Fin décembre, Laurent Bouyer, président de Siemens Mobility France, avait indiqué que la deuxième ligne serait livrée “au plus tard fin avril, au plus tard fin mai 2022”. A un mois de l’échéance donc, le calendrier semble serré. Depuis plusieurs semaines, des marches à sec ont lieu sur la ligne avec des trains roulant à vide pour tester le matériel roulant. “Cette évolution se déroule réellement et positivement”, a souligné l’élu socialiste au début de la réunion du conseil métropolitain. “Mais Siemens a pris du retard sur les jalons qu’il s’est fixés, donc je ne peux pas vous garantir ce soir qu’il respectera les délais”, a-t-il ajouté.

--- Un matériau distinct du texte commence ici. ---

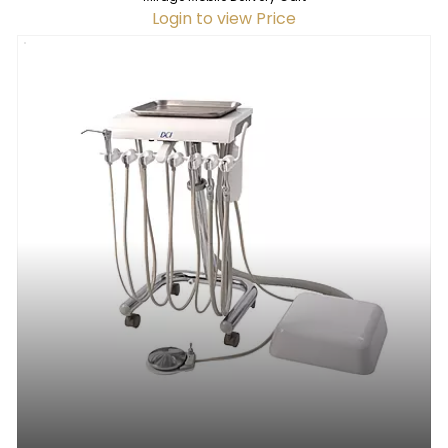
Login to view Price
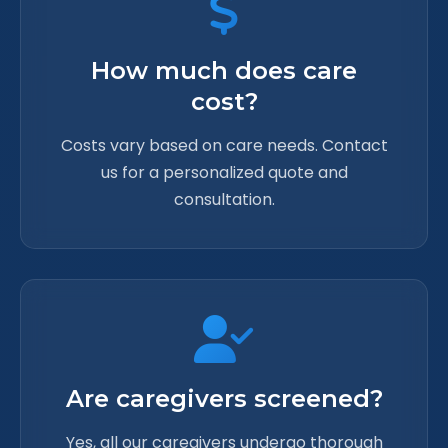
How much does care
cost?
Costs vary based on care needs. Contact
us for a personalized quote and
consultation.
Are caregivers screened?
Yes, all our caregivers undergo thorough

La livraison a déjà été retardée plusieurs fois

Déjà en retard en raison de l’épidémie de Covid-19, le chantier de construction de la ligne B du métro, qui aurait dû être livré fin 2020 puis à l’été 2021, a également rencontré quelques problèmes techniques. Au printemps, Siemens avait donc reconnu avoir “sous-estimé les retards au vu de la complexité du système”, expliquant que les nouvelles rames CityVal entretenues par la métropole étaient “une première mondiale”. Des problèmes d’alimentation avec certains composants électroniques sont également survenus ces derniers mois, ainsi que des difficultés techniques avec l’équipement. Dans les prochains jours, de nouvelles rencontres « décisives » doivent avoir lieu entre les différents acteurs. “Ils viendront clarifier et nous espérons tous sincèrement confirmer l’horaire de départ”, a ajouté Nathalie Appéré, en prenant rendez-vous “dans les prochaines semaines”.